Warm eingehüllt und mit Gepäckstücken beladen drängten sich die Reisenden in der fürchterlichen Kälte dieses Morgens. Selbst der Schnee unter dem Schuhwerk thaute nicht ab. Die Waggonthüren schlossen sich schnell, ein Jeder verbarrikadirte sich in seinem Koupee. Der Perron, von dem matten Licht einiger Gaslaternen schlecht beleuchtet, blieb leer; nur die am Bug der Lokomotive angebrachte Signallaterne flammte wie ein Riesenauge und warf ihren Feuerbrand durch das Dunkel in die Weite.

Roubaud hielt jetzt seine Laterne hoch und gab das Signal. Der Zugführer pfiff und Jacques antwortete, nachdem er den Regulator geöffnet und die kleine Kurbel des Fahrregulators gedreht hatte. Man fuhr ab.

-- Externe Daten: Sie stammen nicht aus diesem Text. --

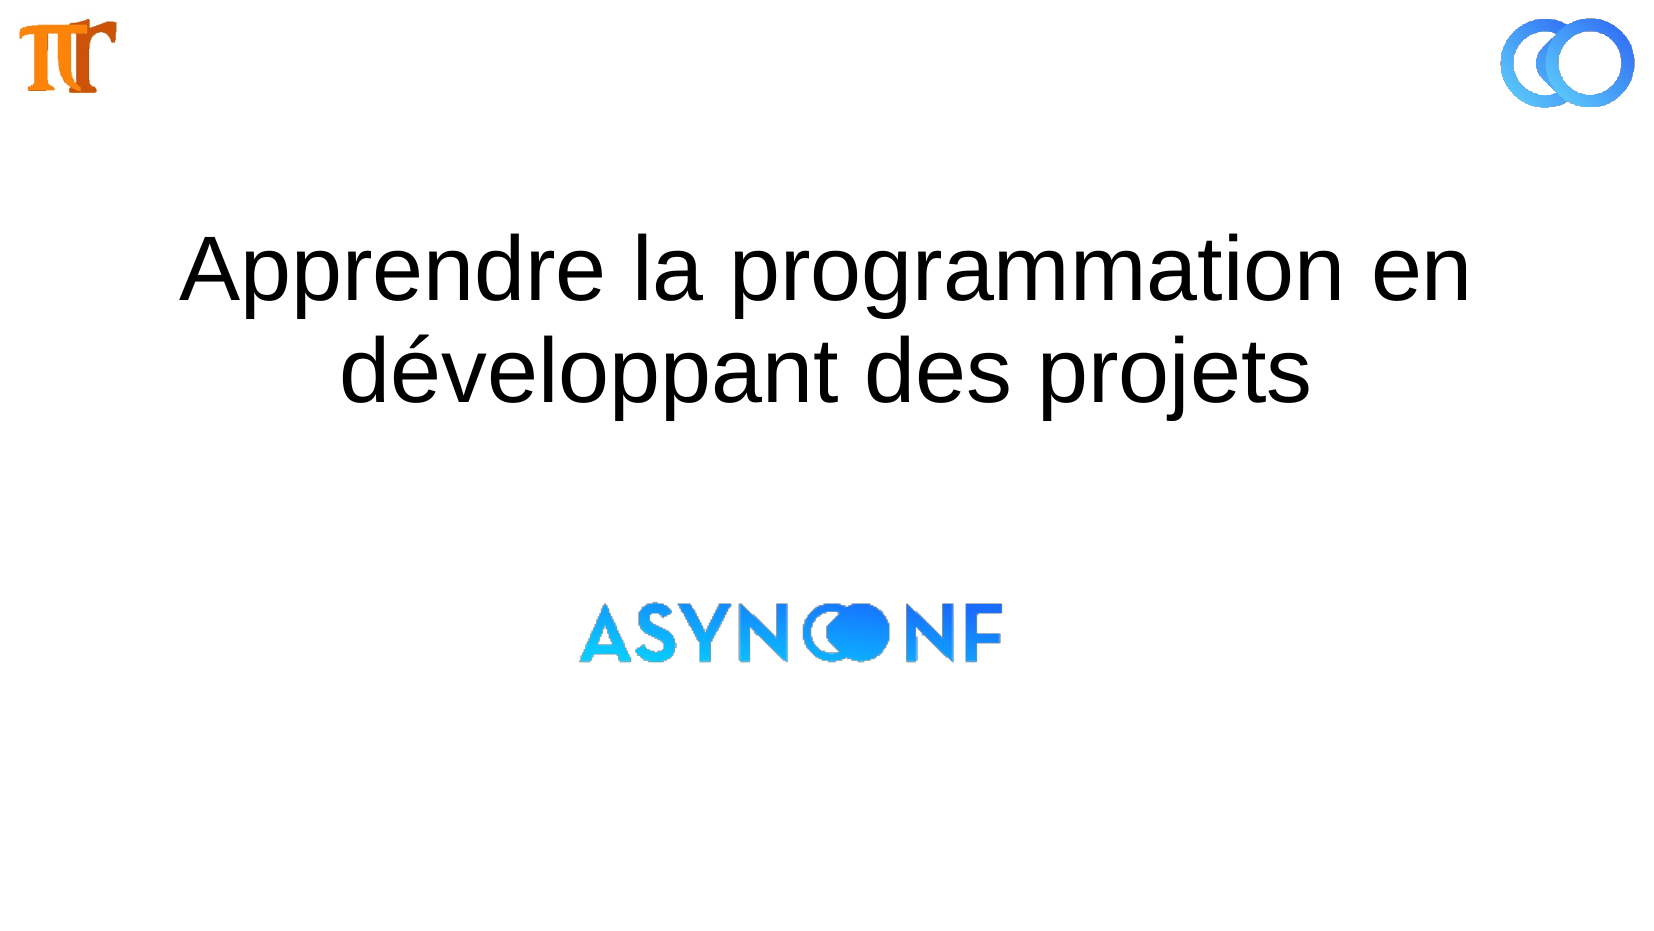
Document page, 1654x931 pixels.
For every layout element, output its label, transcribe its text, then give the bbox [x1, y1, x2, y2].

picture [1450, 0, 1654, 142]
title Apprendre la programmation en développant des projets [82, 217, 1571, 423]
picture [17, 5, 119, 107]
picture [531, 549, 1071, 711]
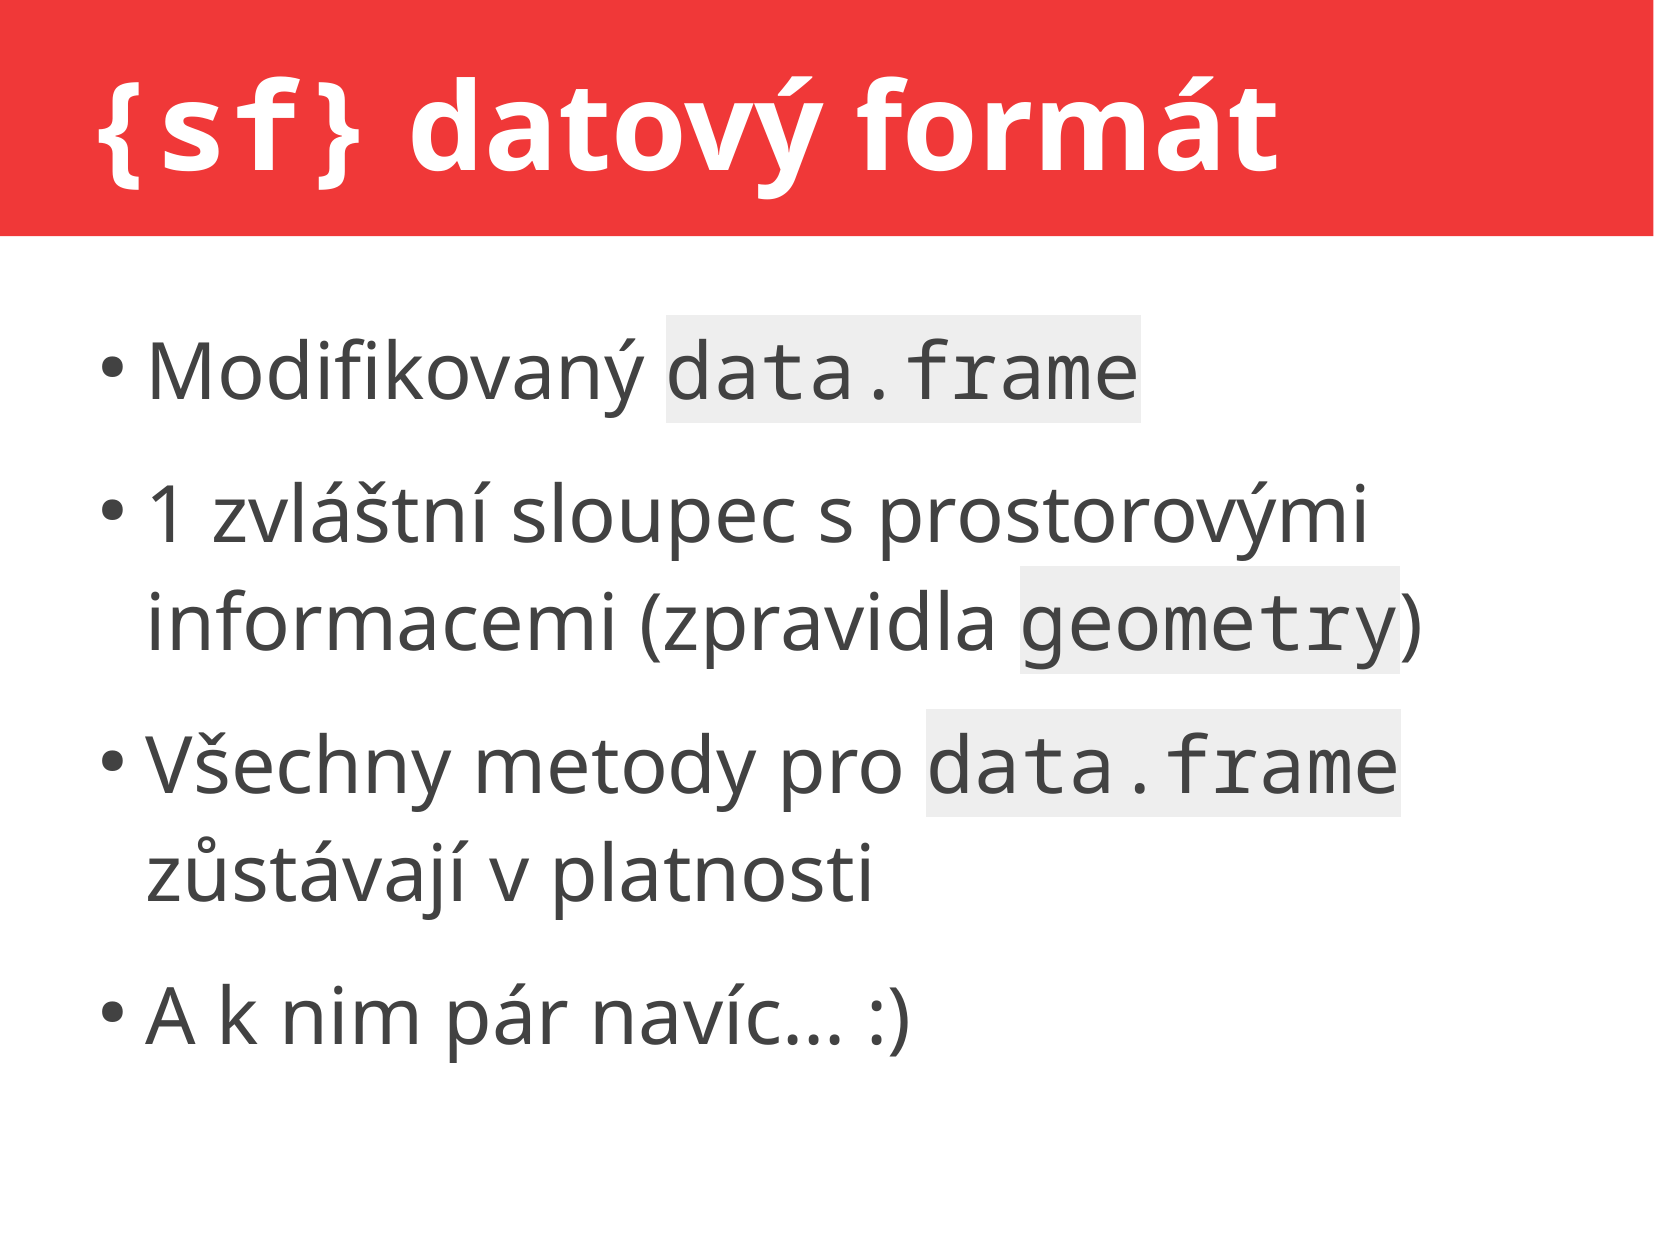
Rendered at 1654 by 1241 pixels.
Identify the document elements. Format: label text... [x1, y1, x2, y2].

list Modifikovaný data.frame 1 zvláštní sloupec s prostorovými informacemi (zpravidla geometry) Všechny metody pro data.frame zůstávají v platnosti A k nim pár navíc... :) [82, 314, 1563, 1080]
title {sf} datový formát [82, 19, 1571, 227]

Der Unter-Inspector blickte noch eine kleine Weile gelassen dem in dem Unwetter verschwindenden Zuge nach.

»Aufgepaßt,« sagte Jacques zu Pecqueux. »Keine Dummheiten heute!«

Er hatte wohl bemerkt, daß sein Gefährte vor Schlafsucht umzusinken drohte, wahrscheinlich in Folge einer Orgie am verflossenen Abend.

»O, es hat damit keine Gefahr,« stotterte der Heizer.

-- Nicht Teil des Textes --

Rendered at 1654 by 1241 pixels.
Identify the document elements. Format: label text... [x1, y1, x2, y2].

Gleich nach dem Verlassen der bedeckten Halle steckten beide Männer in dem Schneefall. Der Wind pfiff von Osten, die Lokomotive wurde also direct von vorn von dem Sturme gepeitscht. Da sie unter dem Schutzdach standen, in dicken wollenen Kleidern steckten und ihre Augen durch Brillen geschützt waren, hatten sie zunächst nicht viel zu leiden. Aber das Signallicht der Lokomotive war jetzt in der Dunkelheit durch die bleichen, dagegen anstürmenden Schneemassen wie fortgeweht. Während sich die Geleise sonst zwei bis drei Meter weit erhellten, schimmerten sie jetzt in einem milchigen Nebel, der traumhaft die Dinge nur in der allernächsten Nähe erkennen ließ. Die Unruhe des Lokomotivführers stieg auf den Gipfel, als er, wie auch von vornherein befürchtet, vom ersten Bahnwärtersignal ab konstatiren mußte, daß er die rothen, die Sperrung der Geleise ankündenden Laternen in der vorgeschriebenen Distanz nicht würde erkennen können. Deshalb fuhr er mit äußerster Vorsicht weiter, ohne indessen die Schnelligkeit vermindern zu können, denn der Wind setzte ihm einen mächtigen Widerstand entgegen und jede Verzögerung barg eine große Gefahr in sich.

Bis zur Station Harfleur legte die Lison eine gute Fahrt zurück. Die Höhe der Schneedecke beunruhigte Jacques noch nicht, denn sie betrug höchstens sechzig Centimeter, weil der Sturm gewiß an einen Meter wegfegte. Ihm mußte vornehmlich daran gelegen sein, die Schnelligkeit inne zu halten; er wußte wohl, daß die Tüchtigkeit eines Maschinenführers, der seine Maschine wahrhaft lieb hat, darauf beruhte, eine regelmäßige Fahrt ohne jede Erschütterung unter einem möglichst hohen Druck zu machen. Sein einziger Fehler war die Mißachtung der Signale; er lernte es absolut nicht, sich zu mäßigen, weil er nach seiner Meinung die Lison jeden Augenblick zügeln zu können sich vermaß: er fuhr des Oefteren zu weit vor und zweimal schon hatte er acht Tage feiern müssen, weil er Prellböcke in Grund und Boden gefahren. Doch an jenem Morgen spürte er die drohende Gefahr und der Gedanke, daß er das theure Leben Séverine's auf dem Gewissen hatte, verzehnfachte seine Willenskraft und hielt sie angesichts aller der auf der doppelten Flucht der Geleise bis nach Paris zu überwindenden Schwierigkeiten straff gespannt.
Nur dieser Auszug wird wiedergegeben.